-- Task brief --
Within the material below, locate the line with "your user login." and the line with "Enter passphrase (empty", then return those two lines and all lines between them, exactly as written.

-- Available data --
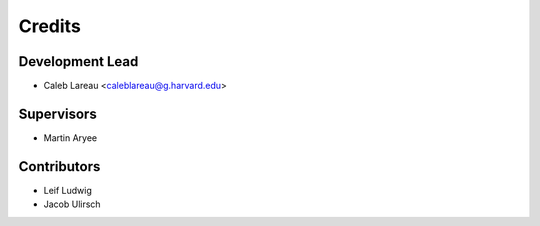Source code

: =======
Credits
=======

Development Lead
----------------

* Caleb Lareau <caleblareau@g.harvard.edu>


Supervisors
---------------

* Martin Aryee


Contributors
------------

* Leif Ludwig
* Jacob Ulirsch
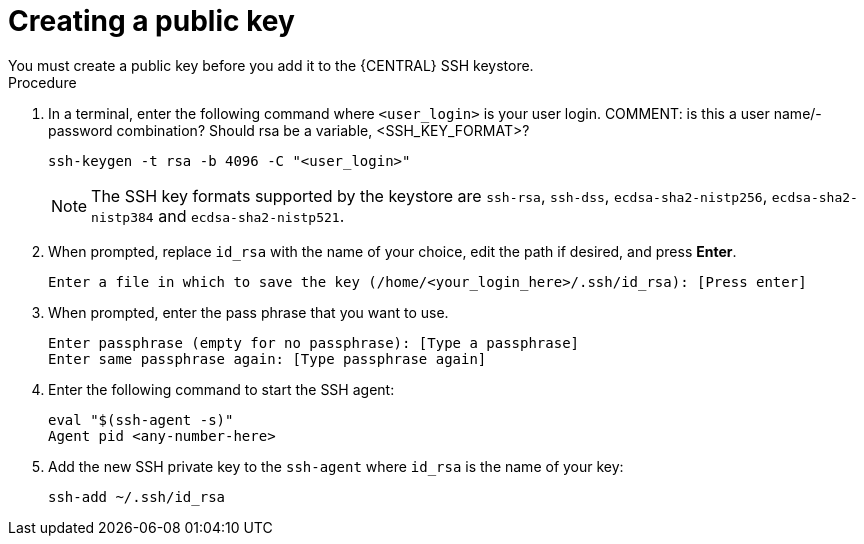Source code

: [id='ssh-key-create_proc']
= Creating a public key
You must create a public key before you add it to the {CENTRAL} SSH keystore.

.Procedure
. In a terminal, enter the following command where `<user_login>` is your user login.
COMMENT: is this a user name/-password combination? Should rsa be a variable, <SSH_KEY_FORMAT>?
+
[source]
----
ssh-keygen -t rsa -b 4096 -C "<user_login>"
----
+
[NOTE]
====
The SSH key formats supported by the keystore are `ssh-rsa`, `ssh-dss`, `ecdsa-sha2-nistp256`, `ecdsa-sha2-nistp384` and `ecdsa-sha2-nistp521`.
====

. When prompted, replace `id_rsa` with the name of your choice, edit the path if desired, and press *Enter*.
[source,shell]
Enter a file in which to save the key (/home/<your_login_here>/.ssh/id_rsa): [Press enter]

. When prompted, enter the pass phrase that you want to use.
[source,shell]
Enter passphrase (empty for no passphrase): [Type a passphrase]
Enter same passphrase again: [Type passphrase again]

. Enter the following command to start the SSH agent:
[source,shell]
eval "$(ssh-agent -s)"
Agent pid <any-number-here>

. Add the new SSH private key to the `ssh-agent` where `id_rsa` is the name of your key:
[source,shell]
ssh-add ~/.ssh/id_rsa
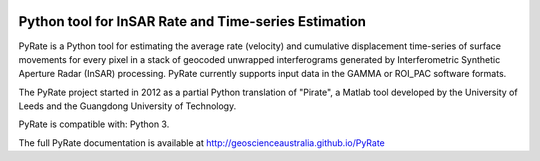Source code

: .. image:: docs/PyRate_logo_50.png

Python tool for InSAR Rate and Time-series Estimation
================================================================

.. image:: https://travis-ci.org/GeoscienceAustralia/PyRate.svg?branch=master
   :target: https://travis-ci.org/GeoscienceAustralia/PyRate
.. image:: https://coveralls.io/repos/github/GeoscienceAustralia/PyRate/badge.svg?branch=master
   :target: https://coveralls.io/github/GeoscienceAustralia/PyRate?branch=master
.. image:: https://img.shields.io/badge/License-Apache%202.0-blue.svg
   :target: https://opensource.org/licenses/Apache-2.0
   :alt: License
.. image:: https://img.shields.io/badge/python-3.6-blue.svg
   :target: https://docs.python.org/3/whatsnew/3.6.html
   :alt: Python 3.6 support

PyRate is a Python tool for estimating the average rate (velocity) and cumulative displacement time-series of surface movements for every pixel in a stack of geocoded unwrapped interferograms generated by Interferometric Synthetic Aperture Radar (InSAR) processing. PyRate currently supports input data in the GAMMA or ROI_PAC software formats.

The PyRate project started in 2012 as a partial Python translation of "Pirate", a Matlab tool developed by the University of Leeds and the Guangdong University of Technology.

PyRate is compatible with: Python 3.

The full PyRate documentation is available at http://geoscienceaustralia.github.io/PyRate

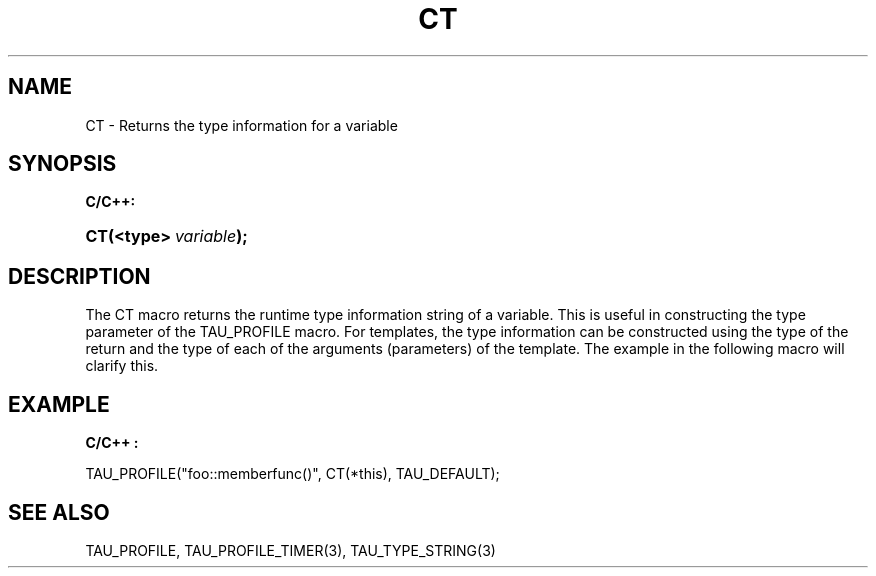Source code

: .\" ** You probably do not want to edit this file directly **
.\" It was generated using the DocBook XSL Stylesheets (version 1.69.1).
.\" Instead of manually editing it, you probably should edit the DocBook XML
.\" source for it and then use the DocBook XSL Stylesheets to regenerate it.
.TH "CT" "3" "08/31/2005" "" "TAU Instrumentation API"
.\" disable hyphenation
.nh
.\" disable justification (adjust text to left margin only)
.ad l
.SH "NAME"
CT \- Returns the type information for a variable
.SH "SYNOPSIS"
.PP
\fBC/C++:\fR
.HP 3
\fB\fBCT\fR\fR\fB(\fR\fB<type>\ \fR\fB\fIvariable\fR\fR\fB);\fR
.SH "DESCRIPTION"
.PP
The
CT
macro returns the runtime type information string of a variable. This is useful in constructing the type parameter of the
TAU_PROFILE
macro. For templates, the type information can be constructed using the type of the return and the type of each of the arguments (parameters) of the template. The example in the following macro will clarify this.
.SH "EXAMPLE"
.PP
\fBC/C++ :\fR
.sp
.nf
TAU_PROFILE("foo::memberfunc()", CT(*this), TAU_DEFAULT);
    
.fi
.SH "SEE ALSO"
.PP
TAU_PROFILE,
TAU_PROFILE_TIMER(3),
TAU_TYPE_STRING(3)
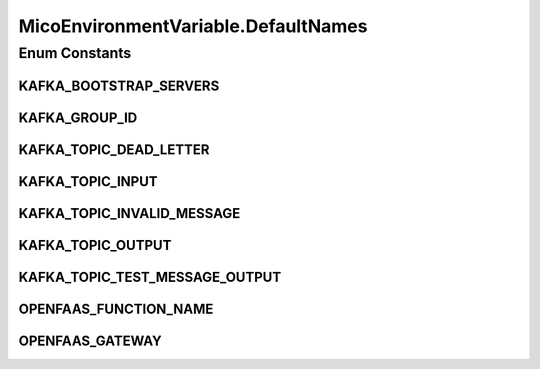 .. java:import:: com.fasterxml.jackson.annotation JsonIgnoreProperties

.. java:import:: io.github.ust.mico.core.dto.request MicoEnvironmentVariableRequestDTO

.. java:import:: lombok AllArgsConstructor

.. java:import:: lombok Data

.. java:import:: lombok NoArgsConstructor

.. java:import:: lombok.experimental Accessors

.. java:import:: org.neo4j.ogm.annotation GeneratedValue

.. java:import:: org.neo4j.ogm.annotation Id

.. java:import:: org.neo4j.ogm.annotation NodeEntity

MicoEnvironmentVariable.DefaultNames
====================================

.. java:package:: io.github.ust.mico.core.model
   :noindex:

.. java:type:: public enum DefaultNames
   :outertype: MicoEnvironmentVariable

   The default environment variables for a Kafka-enabled MicoServices.

Enum Constants
--------------
KAFKA_BOOTSTRAP_SERVERS
^^^^^^^^^^^^^^^^^^^^^^^

.. java:field:: public static final MicoEnvironmentVariable.DefaultNames KAFKA_BOOTSTRAP_SERVERS
   :outertype: MicoEnvironmentVariable.DefaultNames

KAFKA_GROUP_ID
^^^^^^^^^^^^^^

.. java:field:: public static final MicoEnvironmentVariable.DefaultNames KAFKA_GROUP_ID
   :outertype: MicoEnvironmentVariable.DefaultNames

KAFKA_TOPIC_DEAD_LETTER
^^^^^^^^^^^^^^^^^^^^^^^

.. java:field:: public static final MicoEnvironmentVariable.DefaultNames KAFKA_TOPIC_DEAD_LETTER
   :outertype: MicoEnvironmentVariable.DefaultNames

KAFKA_TOPIC_INPUT
^^^^^^^^^^^^^^^^^

.. java:field:: public static final MicoEnvironmentVariable.DefaultNames KAFKA_TOPIC_INPUT
   :outertype: MicoEnvironmentVariable.DefaultNames

KAFKA_TOPIC_INVALID_MESSAGE
^^^^^^^^^^^^^^^^^^^^^^^^^^^

.. java:field:: public static final MicoEnvironmentVariable.DefaultNames KAFKA_TOPIC_INVALID_MESSAGE
   :outertype: MicoEnvironmentVariable.DefaultNames

KAFKA_TOPIC_OUTPUT
^^^^^^^^^^^^^^^^^^

.. java:field:: public static final MicoEnvironmentVariable.DefaultNames KAFKA_TOPIC_OUTPUT
   :outertype: MicoEnvironmentVariable.DefaultNames

KAFKA_TOPIC_TEST_MESSAGE_OUTPUT
^^^^^^^^^^^^^^^^^^^^^^^^^^^^^^^

.. java:field:: public static final MicoEnvironmentVariable.DefaultNames KAFKA_TOPIC_TEST_MESSAGE_OUTPUT
   :outertype: MicoEnvironmentVariable.DefaultNames

OPENFAAS_FUNCTION_NAME
^^^^^^^^^^^^^^^^^^^^^^

.. java:field:: public static final MicoEnvironmentVariable.DefaultNames OPENFAAS_FUNCTION_NAME
   :outertype: MicoEnvironmentVariable.DefaultNames

OPENFAAS_GATEWAY
^^^^^^^^^^^^^^^^

.. java:field:: public static final MicoEnvironmentVariable.DefaultNames OPENFAAS_GATEWAY
   :outertype: MicoEnvironmentVariable.DefaultNames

-- Answer to the problem --
. In a terminal, enter the following command where `<user_login>` is your user login.
COMMENT: is this a user name/-password combination? Should rsa be a variable, <SSH_KEY_FORMAT>?
+
[source]
----
ssh-keygen -t rsa -b 4096 -C "<user_login>"
----
+
[NOTE]
====
The SSH key formats supported by the keystore are `ssh-rsa`, `ssh-dss`, `ecdsa-sha2-nistp256`, `ecdsa-sha2-nistp384` and `ecdsa-sha2-nistp521`.
====

. When prompted, replace `id_rsa` with the name of your choice, edit the path if desired, and press *Enter*.
[source,shell]
Enter a file in which to save the key (/home/<your_login_here>/.ssh/id_rsa): [Press enter]

. When prompted, enter the pass phrase that you want to use.
[source,shell]
Enter passphrase (empty for no passphrase): [Type a passphrase]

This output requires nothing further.